[[ RECORDS TO PROCESS open ]]
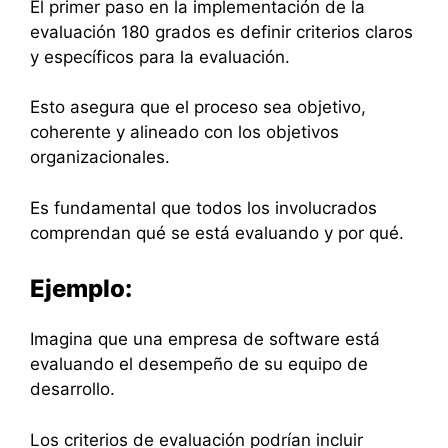
El primer paso en la implementación de la
evaluación 180 grados es definir criterios claros
y específicos para la evaluación.
Esto asegura que el proceso sea objetivo,
coherente y alineado con los objetivos
organizacionales.
Es fundamental que todos los involucrados
comprendan qué se está evaluando y por qué.
Ejemplo:
Imagina que una empresa de software está
evaluando el desempeño de su equipo de
desarrollo.
Los criterios de evaluación podrían incluir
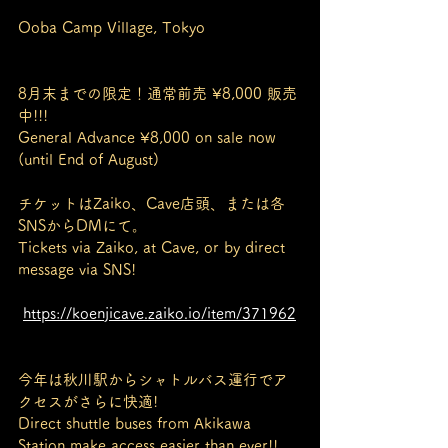
Ooba Camp Village, Tokyo
8月末までの限定！通常前売 ¥8,000 販売
中!!!
General Advance ¥8,000 on sale now 
(until End of August)
チケットはZaiko、Cave店頭、または各
SNSからDMにて。
Tickets via Zaiko, at Cave, or by direct 
message via SNS!
https://koenjicave.zaiko.io/item/371962
今年は秋川駅からシャトルバス運行でア
クセスがさらに快適!
Direct shuttle buses from Akikawa 
Station make access easier than ever!!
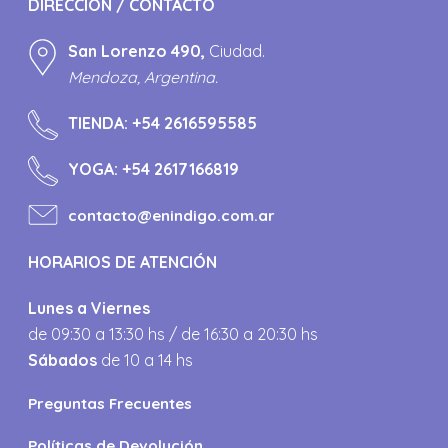
DIRECCIÓN / CONTACTO
San Lorenzo 490,
Ciudad.
Mendoza, Argentina.
TIENDA:
+54 2616595585
YOGA:
+54 2617166819
contacto@enindigo.com.ar
HORARIOS DE ATENCIÓN
Lunes a Viernes
de 09:30 a 13:30 hs / de 16:30 a 20:30 hs
Sábados
de 10 a 14 hs
Preguntas Frecuentes
Políticas de Devolución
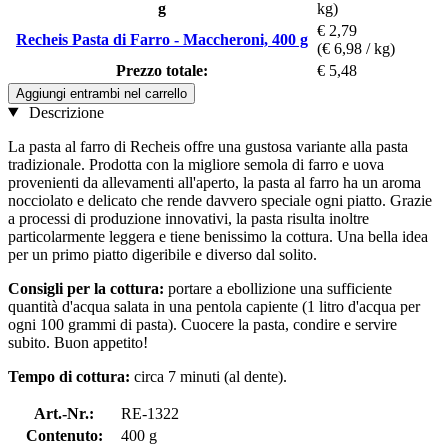
g
kg)
€ 2,79
Recheis Pasta di Farro - Maccheroni, 400 g
(€ 6,98 / kg)
Prezzo totale:
€ 5,48
Aggiungi entrambi nel carrello
Descrizione
La pasta al farro di Recheis offre una gustosa variante alla pasta
tradizionale. Prodotta con la migliore semola di farro e uova
provenienti da allevamenti all'aperto, la pasta al farro ha un aroma
nocciolato e delicato che rende davvero speciale ogni piatto. Grazie
a processi di produzione innovativi, la pasta risulta inoltre
particolarmente leggera e tiene benissimo la cottura. Una bella idea
per un primo piatto digeribile e diverso dal solito.
Consigli per la cottura:
portare a ebollizione una sufficiente
quantità d'acqua salata in una pentola capiente (1 litro d'acqua per
ogni 100 grammi di pasta). Cuocere la pasta, condire e servire
subito. Buon appetito!
Tempo di cottura:
circa 7 minuti (al dente).
Art.-Nr.:
RE-1322
Contenuto:
400 g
[[ RECORDS TO PROCESS closed ]]
TASK
I need the lines from the one containing "DIRECCIÓN / CONTACTO" through the end of the records retyped exactly, with the pictures left out.

ANSWER TO THE EXERCISE
DIRECCIÓN / CONTACTO
San Lorenzo 490,
Ciudad.
Mendoza, Argentina.
TIENDA:
+54 2616595585
YOGA:
+54 2617166819
contacto@enindigo.com.ar
HORARIOS DE ATENCIÓN
Lunes a Viernes
de 09:30 a 13:30 hs / de 16:30 a 20:30 hs
Sábados
de 10 a 14 hs
Preguntas Frecuentes
Políticas de Devolución
g
kg)
€ 2,79
Recheis Pasta di Farro - Maccheroni, 400 g
(€ 6,98 / kg)
Prezzo totale:
€ 5,48
Aggiungi entrambi nel carrello
Descrizione
La pasta al farro di Recheis offre una gustosa variante alla pasta
tradizionale. Prodotta con la migliore semola di farro e uova
provenienti da allevamenti all'aperto, la pasta al farro ha un aroma
nocciolato e delicato che rende davvero speciale ogni piatto. Grazie
a processi di produzione innovativi, la pasta risulta inoltre
particolarmente leggera e tiene benissimo la cottura. Una bella idea
per un primo piatto digeribile e diverso dal solito.
Consigli per la cottura:
portare a ebollizione una sufficiente
quantità d'acqua salata in una pentola capiente (1 litro d'acqua per
ogni 100 grammi di pasta). Cuocere la pasta, condire e servire
subito. Buon appetito!
Tempo di cottura:
circa 7 minuti (al dente).
Art.-Nr.:
RE-1322
Contenuto:
400 g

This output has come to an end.